For the third time, I didn’t answer.
Detective Mahoney didn’t speak, but the man behind him took a step forward. “The house is a crime scene, Kelsey. We’re still processing, trying to piece together the story. We’re going to need that code.”
And I hadn’t given it yet. Kept saying I didn’t remember, but that was a lie, and Ryan knew it. I thought of the fact I wasn’t supposed to give the code to anyone.
Ever,
my mother had said. But she had also promised to always be there. She had been taken. And they didn’t believe it.
“Twenty-three, twelve, thirty-seven,” I said. The numbers felt like sandpaper in my mouth.
The other detective wrote it down, excused himself from the room, already reaching for his phone. “Yeah, this is Conrad….” His voice faded out in the hall. Ryan reached a hand down for mine.
“We’ve spoken briefly with Janice Murray, and she said she has power of attorney over you,” Detective Mahoney said.
“Right,” I said.
“You’ll stay with her?”
I hadn’t thought of the logistics of where I’d stay, who would take me in. Hadn’t realized yet that I’d have to keep moving, even as my life had seemingly halted. “Yes,” I whispered.
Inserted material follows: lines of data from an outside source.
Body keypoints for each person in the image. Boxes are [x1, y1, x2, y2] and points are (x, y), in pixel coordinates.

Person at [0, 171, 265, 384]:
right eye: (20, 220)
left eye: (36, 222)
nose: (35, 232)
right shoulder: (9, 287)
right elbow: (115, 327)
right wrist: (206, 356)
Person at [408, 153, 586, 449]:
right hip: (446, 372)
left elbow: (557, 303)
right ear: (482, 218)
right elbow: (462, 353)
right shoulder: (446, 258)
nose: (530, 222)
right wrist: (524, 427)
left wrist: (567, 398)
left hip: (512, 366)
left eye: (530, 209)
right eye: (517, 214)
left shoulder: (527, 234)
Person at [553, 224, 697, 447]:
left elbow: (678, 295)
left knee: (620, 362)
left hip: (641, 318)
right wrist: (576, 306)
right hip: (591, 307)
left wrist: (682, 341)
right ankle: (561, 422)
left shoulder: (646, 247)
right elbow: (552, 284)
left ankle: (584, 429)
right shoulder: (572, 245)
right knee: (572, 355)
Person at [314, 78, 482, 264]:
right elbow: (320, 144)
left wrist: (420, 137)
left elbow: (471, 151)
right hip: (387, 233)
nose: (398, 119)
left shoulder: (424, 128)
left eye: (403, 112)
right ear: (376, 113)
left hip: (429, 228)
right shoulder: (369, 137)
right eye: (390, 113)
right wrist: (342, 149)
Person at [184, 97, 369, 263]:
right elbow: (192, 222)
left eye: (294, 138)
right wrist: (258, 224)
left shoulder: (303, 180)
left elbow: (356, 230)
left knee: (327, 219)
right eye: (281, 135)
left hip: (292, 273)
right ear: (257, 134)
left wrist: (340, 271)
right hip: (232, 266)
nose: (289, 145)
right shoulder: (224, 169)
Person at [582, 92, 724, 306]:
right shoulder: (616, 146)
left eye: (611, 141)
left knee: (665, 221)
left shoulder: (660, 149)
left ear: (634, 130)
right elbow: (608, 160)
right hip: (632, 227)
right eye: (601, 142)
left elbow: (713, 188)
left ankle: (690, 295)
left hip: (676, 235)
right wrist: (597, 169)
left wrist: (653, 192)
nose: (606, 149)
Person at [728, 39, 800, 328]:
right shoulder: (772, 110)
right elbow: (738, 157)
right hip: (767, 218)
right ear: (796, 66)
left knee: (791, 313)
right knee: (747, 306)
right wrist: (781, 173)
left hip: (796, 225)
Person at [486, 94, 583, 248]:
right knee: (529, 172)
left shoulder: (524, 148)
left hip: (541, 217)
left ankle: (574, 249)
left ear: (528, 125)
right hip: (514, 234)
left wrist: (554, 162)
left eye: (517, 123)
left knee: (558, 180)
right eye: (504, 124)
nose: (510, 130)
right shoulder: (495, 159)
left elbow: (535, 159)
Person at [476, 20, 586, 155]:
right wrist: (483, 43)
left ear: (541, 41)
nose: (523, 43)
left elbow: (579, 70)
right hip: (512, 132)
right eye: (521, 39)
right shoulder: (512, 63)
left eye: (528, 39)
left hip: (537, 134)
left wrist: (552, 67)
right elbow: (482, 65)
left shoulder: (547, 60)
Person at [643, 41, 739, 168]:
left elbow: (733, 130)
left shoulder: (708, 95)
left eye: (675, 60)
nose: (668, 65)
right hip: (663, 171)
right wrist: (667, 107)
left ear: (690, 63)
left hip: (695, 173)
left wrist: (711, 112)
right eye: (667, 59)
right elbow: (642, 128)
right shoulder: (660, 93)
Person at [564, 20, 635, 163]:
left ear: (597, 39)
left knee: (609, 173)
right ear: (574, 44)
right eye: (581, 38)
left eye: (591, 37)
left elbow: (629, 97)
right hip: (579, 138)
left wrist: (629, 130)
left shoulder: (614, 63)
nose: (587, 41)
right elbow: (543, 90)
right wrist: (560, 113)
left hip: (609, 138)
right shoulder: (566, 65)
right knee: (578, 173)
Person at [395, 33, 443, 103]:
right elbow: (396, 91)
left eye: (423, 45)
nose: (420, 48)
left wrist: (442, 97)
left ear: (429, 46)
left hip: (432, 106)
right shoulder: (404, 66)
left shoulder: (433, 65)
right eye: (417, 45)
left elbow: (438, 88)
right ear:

“I’ll arrange for someone to bring you to her house, then.”
“Not necessary,” Ryan said, and the detective looked to me for confirmation.
He turned to Annika. “Your mother should be here within the hour. Do you want to wait for her here or at home?”
Annika didn’t look me in the eye. “Here,” she said, and my heart sank. She was scared. She was scared of home, the one place that should keep us safe.
“Annika,” I said, reaching for her. But she didn’t look up. Just flinched at the sound of my voice. “I’m sorry,” I said.